Probably one of the most advanced and yet most basic skills to master is shooting in Manual mode. With the power and utility of most of the automatic modes, Manual mode almost never sees the light of day. I have to admit that I don’t select it for use very often, but there are times when no other mode will do. One situation that works well with Manual is studio work with external flashes. I know that when I work with studio lights, my exposure will not change, so I use Manual to eliminate any automatic changes that might happen from shooting in P, Tv, or Av mode.

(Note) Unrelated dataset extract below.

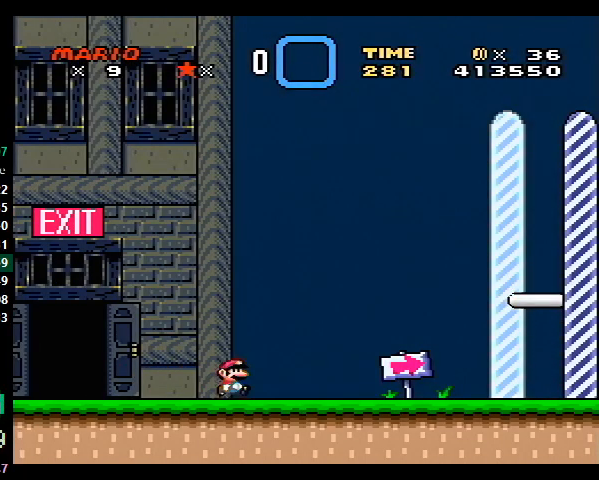
{"buttons": ["Y", "DPAD_RIGHT"], "events": []}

Since you may not be too concerned with studio strobes at this point, I’ll concentrate on one of the ways in which you will want to use Manual mode for your photography: long nighttime exposures.

Bulb Photography

If you want to work with long shutter speeds that don’t quite fit into one of the selectable shutter speeds, you can select Bulb. This setting is available only in Manual mode, and its sole purpose is to open the shutter at your command and then close it again when you decide. I can think of two scenarios where this would come in handy: shooting fireworks and shooting lightning.

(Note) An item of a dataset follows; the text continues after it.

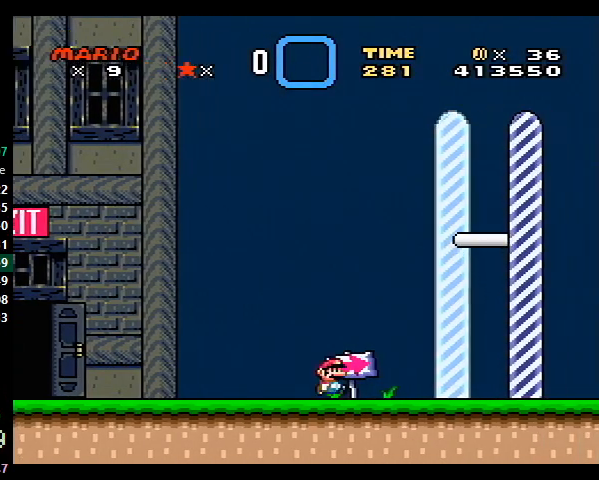
{"buttons": [], "events": [[367, "B", "down"], [467, "B", "up"], [467, "Y", "up"], [500, "DPAD_RIGHT", "up"]]}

If you are photographing fireworks, you could certainly use one of the longer shutter speeds available in Tv mode, since they are available for exposure times up to 30 seconds. That is fine, but sometimes you don’t need 30 seconds’ worth of exposure and sometimes you need more. If you open the shutter and then see a great burst of fireworks, you might decide that that is all you want for that particular frame, so you click the button to end the exposure (Figure 10.4).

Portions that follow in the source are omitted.